------ Exercise input ------

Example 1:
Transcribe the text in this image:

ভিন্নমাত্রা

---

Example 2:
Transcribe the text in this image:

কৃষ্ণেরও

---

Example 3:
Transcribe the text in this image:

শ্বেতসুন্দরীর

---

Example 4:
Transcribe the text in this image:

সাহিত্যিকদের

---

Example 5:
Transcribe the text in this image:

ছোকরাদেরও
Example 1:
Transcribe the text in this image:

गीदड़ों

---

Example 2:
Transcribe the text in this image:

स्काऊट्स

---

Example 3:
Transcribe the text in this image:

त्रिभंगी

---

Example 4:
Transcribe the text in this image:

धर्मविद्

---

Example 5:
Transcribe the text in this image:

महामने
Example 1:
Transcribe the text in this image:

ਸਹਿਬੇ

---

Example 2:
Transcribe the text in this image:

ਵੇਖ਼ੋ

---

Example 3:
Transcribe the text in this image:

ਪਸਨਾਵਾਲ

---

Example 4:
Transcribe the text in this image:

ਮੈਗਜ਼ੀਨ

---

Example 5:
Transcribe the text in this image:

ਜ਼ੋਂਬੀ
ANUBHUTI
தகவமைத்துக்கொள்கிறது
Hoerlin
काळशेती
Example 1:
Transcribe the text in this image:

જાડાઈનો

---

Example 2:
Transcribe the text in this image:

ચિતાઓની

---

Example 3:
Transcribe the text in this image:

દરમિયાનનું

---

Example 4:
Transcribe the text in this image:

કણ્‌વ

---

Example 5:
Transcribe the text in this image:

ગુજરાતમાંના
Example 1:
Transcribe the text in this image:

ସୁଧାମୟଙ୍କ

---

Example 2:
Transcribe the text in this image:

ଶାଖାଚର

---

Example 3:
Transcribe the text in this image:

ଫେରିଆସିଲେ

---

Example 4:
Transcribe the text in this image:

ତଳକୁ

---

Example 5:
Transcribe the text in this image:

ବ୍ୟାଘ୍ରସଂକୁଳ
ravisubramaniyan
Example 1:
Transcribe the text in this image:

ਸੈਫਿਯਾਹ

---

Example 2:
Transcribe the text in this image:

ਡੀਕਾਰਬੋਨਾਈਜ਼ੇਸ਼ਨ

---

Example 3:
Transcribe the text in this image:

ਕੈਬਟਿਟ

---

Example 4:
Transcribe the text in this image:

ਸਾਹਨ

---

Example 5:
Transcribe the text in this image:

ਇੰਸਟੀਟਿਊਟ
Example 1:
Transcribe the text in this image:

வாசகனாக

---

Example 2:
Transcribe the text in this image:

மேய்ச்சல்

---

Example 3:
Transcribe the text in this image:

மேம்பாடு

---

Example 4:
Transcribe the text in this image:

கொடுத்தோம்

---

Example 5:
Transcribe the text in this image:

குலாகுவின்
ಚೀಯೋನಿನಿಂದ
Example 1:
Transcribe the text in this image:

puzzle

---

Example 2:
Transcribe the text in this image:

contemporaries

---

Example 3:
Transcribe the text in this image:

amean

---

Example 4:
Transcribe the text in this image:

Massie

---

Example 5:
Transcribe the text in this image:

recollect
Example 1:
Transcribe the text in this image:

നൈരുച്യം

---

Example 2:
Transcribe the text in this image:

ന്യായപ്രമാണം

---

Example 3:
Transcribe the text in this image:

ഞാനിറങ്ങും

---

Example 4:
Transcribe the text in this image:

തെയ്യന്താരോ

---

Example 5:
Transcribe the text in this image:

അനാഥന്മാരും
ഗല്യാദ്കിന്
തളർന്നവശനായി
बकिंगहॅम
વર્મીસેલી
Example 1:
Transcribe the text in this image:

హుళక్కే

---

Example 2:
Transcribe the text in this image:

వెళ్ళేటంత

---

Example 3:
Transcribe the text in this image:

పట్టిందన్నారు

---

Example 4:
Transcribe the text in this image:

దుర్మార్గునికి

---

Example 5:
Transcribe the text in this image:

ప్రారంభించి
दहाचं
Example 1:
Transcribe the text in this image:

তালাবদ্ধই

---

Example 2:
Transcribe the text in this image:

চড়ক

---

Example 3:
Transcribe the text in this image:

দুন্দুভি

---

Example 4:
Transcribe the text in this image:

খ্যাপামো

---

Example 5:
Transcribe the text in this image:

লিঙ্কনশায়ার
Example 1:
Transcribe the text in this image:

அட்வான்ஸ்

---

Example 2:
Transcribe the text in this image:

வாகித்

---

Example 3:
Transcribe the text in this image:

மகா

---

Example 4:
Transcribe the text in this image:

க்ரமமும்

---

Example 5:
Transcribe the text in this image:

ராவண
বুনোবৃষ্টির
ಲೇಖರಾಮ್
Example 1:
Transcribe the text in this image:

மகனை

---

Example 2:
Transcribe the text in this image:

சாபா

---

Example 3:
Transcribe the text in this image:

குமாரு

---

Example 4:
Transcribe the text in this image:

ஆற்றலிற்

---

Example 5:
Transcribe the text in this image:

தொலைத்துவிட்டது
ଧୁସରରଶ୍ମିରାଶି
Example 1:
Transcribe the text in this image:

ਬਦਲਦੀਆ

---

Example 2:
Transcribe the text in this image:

------

■ About this task
The full listing above should be returned exactly as supplied.

■ Written solution
Example 1:
Transcribe the text in this image:

ভিন্নমাত্রা

---

Example 2:
Transcribe the text in this image:

কৃষ্ণেরও

---

Example 3:
Transcribe the text in this image:

শ্বেতসুন্দরীর

---

Example 4:
Transcribe the text in this image:

সাহিত্যিকদের

---

Example 5:
Transcribe the text in this image:

ছোকরাদেরও
Example 1:
Transcribe the text in this image:

गीदड़ों

---

Example 2:
Transcribe the text in this image:

स्काऊट्स

---

Example 3:
Transcribe the text in this image:

त्रिभंगी

---

Example 4:
Transcribe the text in this image:

धर्मविद्

---

Example 5:
Transcribe the text in this image:

महामने
Example 1:
Transcribe the text in this image:

ਸਹਿਬੇ

---

Example 2:
Transcribe the text in this image:

ਵੇਖ਼ੋ

---

Example 3:
Transcribe the text in this image:

ਪਸਨਾਵਾਲ

---

Example 4:
Transcribe the text in this image:

ਮੈਗਜ਼ੀਨ

---

Example 5:
Transcribe the text in this image:

ਜ਼ੋਂਬੀ
ANUBHUTI
தகவமைத்துக்கொள்கிறது
Hoerlin
काळशेती
Example 1:
Transcribe the text in this image:

જાડાઈનો

---

Example 2:
Transcribe the text in this image:

ચિતાઓની

---

Example 3:
Transcribe the text in this image:

દરમિયાનનું

---

Example 4:
Transcribe the text in this image:

કણ્‌વ

---

Example 5:
Transcribe the text in this image:

ગુજરાતમાંના
Example 1:
Transcribe the text in this image:

ସୁଧାମୟଙ୍କ

---

Example 2:
Transcribe the text in this image:

ଶାଖାଚର

---

Example 3:
Transcribe the text in this image:

ଫେରିଆସିଲେ

---

Example 4:
Transcribe the text in this image:

ତଳକୁ

---

Example 5:
Transcribe the text in this image:

ବ୍ୟାଘ୍ରସଂକୁଳ
ravisubramaniyan
Example 1:
Transcribe the text in this image:

ਸੈਫਿਯਾਹ

---

Example 2:
Transcribe the text in this image:

ਡੀਕਾਰਬੋਨਾਈਜ਼ੇਸ਼ਨ

---

Example 3:
Transcribe the text in this image:

ਕੈਬਟਿਟ

---

Example 4:
Transcribe the text in this image:

ਸਾਹਨ

---

Example 5:
Transcribe the text in this image:

ਇੰਸਟੀਟਿਊਟ
Example 1:
Transcribe the text in this image:

வாசகனாக

---

Example 2:
Transcribe the text in this image:

மேய்ச்சல்

---

Example 3:
Transcribe the text in this image:

மேம்பாடு

---

Example 4:
Transcribe the text in this image:

கொடுத்தோம்

---

Example 5:
Transcribe the text in this image:

குலாகுவின்
ಚೀಯೋನಿನಿಂದ
Example 1:
Transcribe the text in this image:

puzzle

---

Example 2:
Transcribe the text in this image:

contemporaries

---

Example 3:
Transcribe the text in this image:

amean

---

Example 4:
Transcribe the text in this image:

Massie

---

Example 5:
Transcribe the text in this image:

recollect
Example 1:
Transcribe the text in this image:

നൈരുച്യം

---

Example 2:
Transcribe the text in this image:

ന്യായപ്രമാണം

---

Example 3:
Transcribe the text in this image:

ഞാനിറങ്ങും

---

Example 4:
Transcribe the text in this image:

തെയ്യന്താരോ

---

Example 5:
Transcribe the text in this image:

അനാഥന്മാരും
ഗല്യാദ്കിന്
തളർന്നവശനായി
बकिंगहॅम
વર્મીસેલી
Example 1:
Transcribe the text in this image:

హుళక్కే

---

Example 2:
Transcribe the text in this image:

వెళ్ళేటంత

---

Example 3:
Transcribe the text in this image:

పట్టిందన్నారు

---

Example 4:
Transcribe the text in this image:

దుర్మార్గునికి

---

Example 5:
Transcribe the text in this image:

ప్రారంభించి
दहाचं
Example 1:
Transcribe the text in this image:

তালাবদ্ধই

---

Example 2:
Transcribe the text in this image:

চড়ক

---

Example 3:
Transcribe the text in this image:

দুন্দুভি

---

Example 4:
Transcribe the text in this image:

খ্যাপামো

---

Example 5:
Transcribe the text in this image:

লিঙ্কনশায়ার
Example 1:
Transcribe the text in this image:

அட்வான்ஸ்

---

Example 2:
Transcribe the text in this image:

வாகித்

---

Example 3:
Transcribe the text in this image:

மகா

---

Example 4:
Transcribe the text in this image:

க்ரமமும்

---

Example 5:
Transcribe the text in this image:

ராவண
বুনোবৃষ্টির
ಲೇಖರಾಮ್
Example 1:
Transcribe the text in this image:

மகனை

---

Example 2:
Transcribe the text in this image:

சாபா

---

Example 3:
Transcribe the text in this image:

குமாரு

---

Example 4:
Transcribe the text in this image:

ஆற்றலிற்

---

Example 5:
Transcribe the text in this image:

தொலைத்துவிட்டது
ଧୁସରରଶ୍ମିରାଶି
Example 1:
Transcribe the text in this image:

ਬਦਲਦੀਆ

---

Example 2:
Transcribe the text in this image:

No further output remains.